If the patient was under local anesthesia for the procedure, he or she can typically go home within the same day after surgery. General anesthesia often requires an overnight stay at the hospital or surgical center.
After the procedure, many patients have fluid drainage from the liposuction site. Sometimes, doctors need to insert tubes to facilitate that drainage. Often, patients wear a tight-fitting elastic garment over their surgical site to compress the affected area, reduce swelling and promote healing. Patients may also take antibiotics to prevent infection (see How do antibiotics work?).
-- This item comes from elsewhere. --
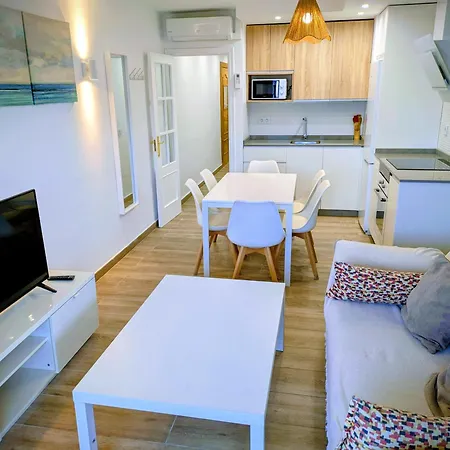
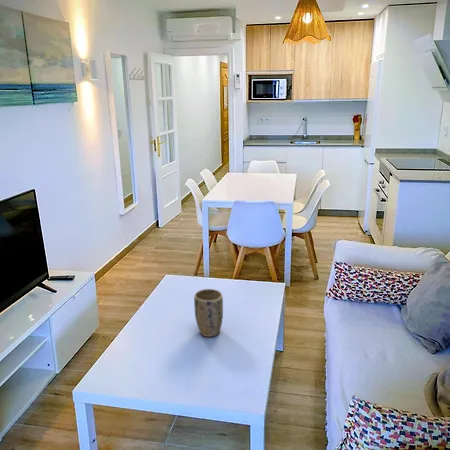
+ plant pot [193,288,224,338]
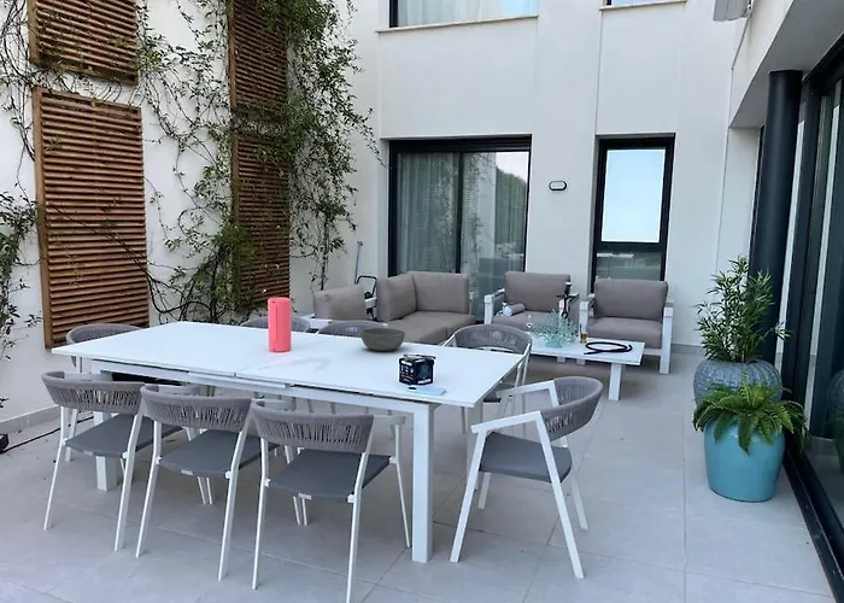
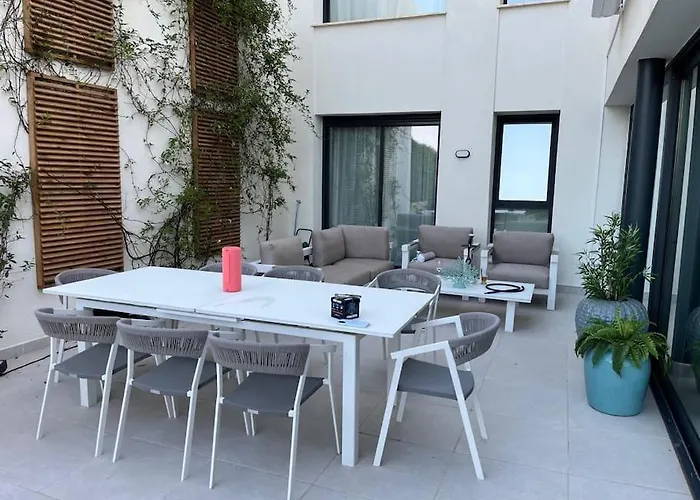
- bowl [359,327,406,352]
The stitches in the incision are removed or dissolve after about 10 days. Many patients experience pain, soreness or burning during the healing process, but these symptoms usually go away within three weeks. After about four to six weeks, the swelling should go down enough to see results. Patients need to avoid heavy exercise and other strenuous activity for about a month after the procedure.
Liposuction is permanent, but it cannot erase obesity. If a person undergoes liposuction and then eats too much and doesn't exercise, he or she will notice a rippling in the treated areas, and the fat will pop up in other parts of the body. This occurs, in part, because of a hormone called leptin, which is made in fat cells. Levels of this hormone drop when fat is removed. That drop triggers an increase in appetite (and therefore food intake) until levels are back up. The problem is especially pronounced in people who were overweight prior to the procedure. To compensate for the lost fat cells, their bodies produce more fat cells in other areas, and fat begins to congregate there. The liposuction procedure can be repeated if necessary, but there is no guarantee that the same effect won't happen again.
As with any surgery, liposuction carries some risks. These include:
- The formation of fat clots or blood clots, which can loosen and move to the lungs (a potentially fatal condition called pulmonary embolism)
- Too much fluid loss, leading to shock and potentially death
- Fluid accumulation
- Nerve damage that causes numbness or changes in sensation
- Swelling that lasts for several weeks or months after the procedure
- Skin death (necrosis), in which the skin above the liposuction site sloughs off and dies and/or becomes infected
- Burns from the ultrasound probe
- Punctures to the organs (For example, the intestines may be punctured during abdominal liposuction.)
- Drug reactions, including reactions to the lidocaine fluid that is injected in the tumescent and super-wet techniques
- Rippling or indentation under the skin if the doctor removes too much fat
- Scarring (although doctors make every attempt to keep the scars small and hidden)
In rare cases, liposuction can lead to death. Research on the subject is mixed, but estimates range from 3 to 100 deaths per 100,000 liposuction procedures [ref].